In the age of COVID, companies are faced with the challenge of accommodating users that are working remotely.
In a time of lockdowns and "stay-at-home" orders, a growing number of employees are working from home and companies are faced with the challenge of accommodating their computing needs while away from the office. The popular trend is to employ technologies such as "remote desktops" or "remote desktop servers" to facilitate access to software applications installed on users' desktop PCs or company servers. While both of these solutions can be very effective, and are often necessary particularly when dealing with larger numbers of users or old software systems, they do come at a cost.
Remote access configurations can take several forms in practice. At the most basic level, the office maintains physical PCs (often the users' actual office desktops) and allows users to connect to them remotely through the use of a VPN ("virtual private network"). This is a secure connection made over the internet to an office network. The remote user would require their own PC and a high-speed internet connection with sufficient bandwidth for them to connect to the office infrastructure and maintain that connection while they are working. In the alternative, companies could employ "virtual" desktops - a solution that requires one or more servers to act as the users' office desktops and accept remote connections to them.
In either case, the infrastructure and labor costs can be substantial. In addition to maintaining additional host PCs or servers, the office must maintain an internet connection capable of supporting concurrent and sustained connectivity with each and every one of their remote users. This usually involves VPN appliances, servers and all their infrastructure, and of course the people to keep it all running. The net effect of all this is typically a greatly diminished user experience, as software performance is entirely dependent on the quality of the individual internet connections as well as the traffic burden placed on the corporate infrastructure.
Clearly there are times when such implementations are necessary. Large user bases and software design to run only on on-premises servers are two of the most common.

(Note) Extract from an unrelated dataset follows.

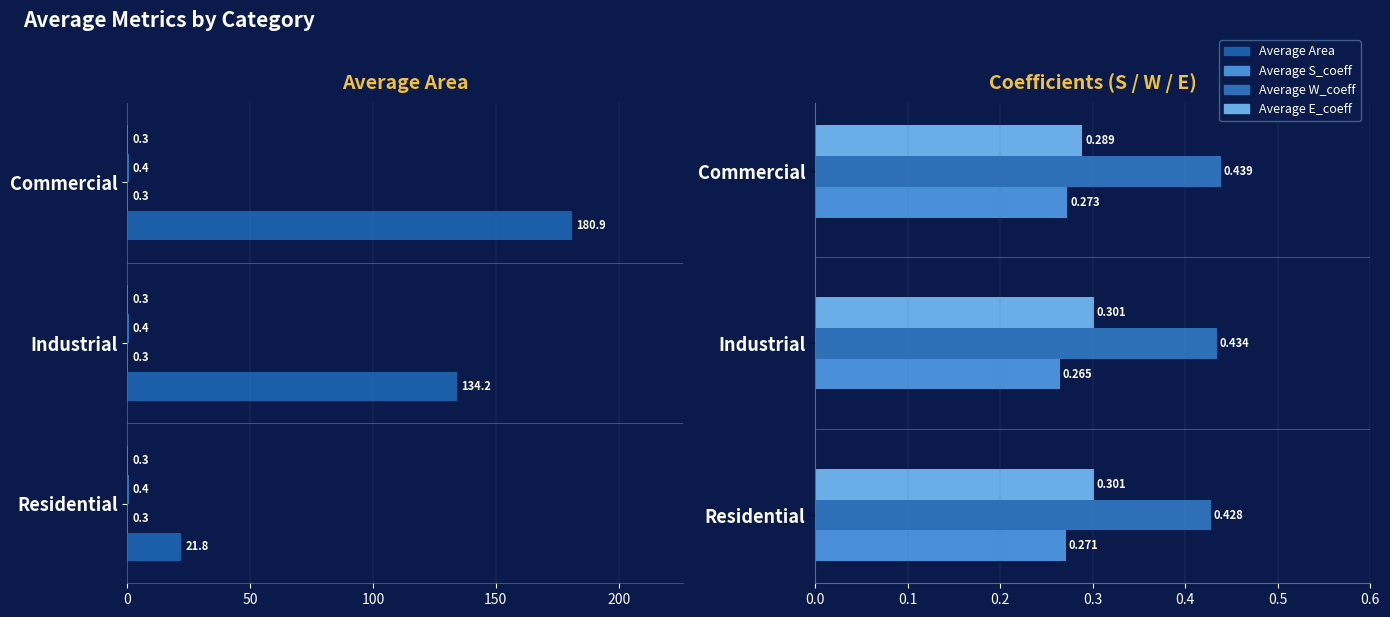

How many bars are there in each group?

4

There are however, other alternatives that can be implemented quickly and without the need for the extensive - and expensive infrastructure.
While AVAproject can be deployed in a network or cloud based configuration through "Remote Desktop Services" (RDS), there is an even simpler choice. "Distributed deployment" - the practice of installing applications locally on each users machine is not only the most convenient and cost effective choice, but also one that provides the best overall user experience.
With no reliance on third-party servers, virtual desktop operating systems, VPNs, or VPN appliances users are unencumbered by the infrastructure and free to run applications at full speed on their local machines. As with any complex system, the overall performance on the software will be determined by the slowest component in the chain. Slow or overloaded servers and VPN connections will be felt by the various users as they perform daily tasks.
AVAproject can be installed on a user's PC, desktop or laptop, in a matter of minutes. User validation is done through a web-based password management system that facilitates the seamless downloading and updating of catalogs as new releases are issued. This type of "distributed" approach to deployment offers the greatest amount of flexibility for users. Users are free to work from the office, home, or wherever they may find themselves. This is especially beneficial for mobile users or those that reside in areas with slower internet connections; the performance of the software is not at all affected by the speed of those connections.
Data from AVAproject, AVAcad and AVAproject Fusion can be stored in discrete individual files, similar to those used by applications such as Microsoft Excel or Word. They can be easily stored on local hard drives and shared via a cloud-based file sharing platform such as Google Drive, Microsoft OneDrive, Dropbox, etc. Users can even share the files through standard email. Files are encrypted for security purposes and users may further lock using passwords and other built-on security features.
During a time when remote work has become an all-too-common fact of life for office staff, most companies have found themselves searching for effective solutions to make this possible. Many have turned to complex and very costly solutions built upon remote desktops and "mirroring" office PCs with users' remote laptops. While there are certainly use cases for which these choices make sense, it might also be worth considering a simpler approach that does not come with all the incremental costs.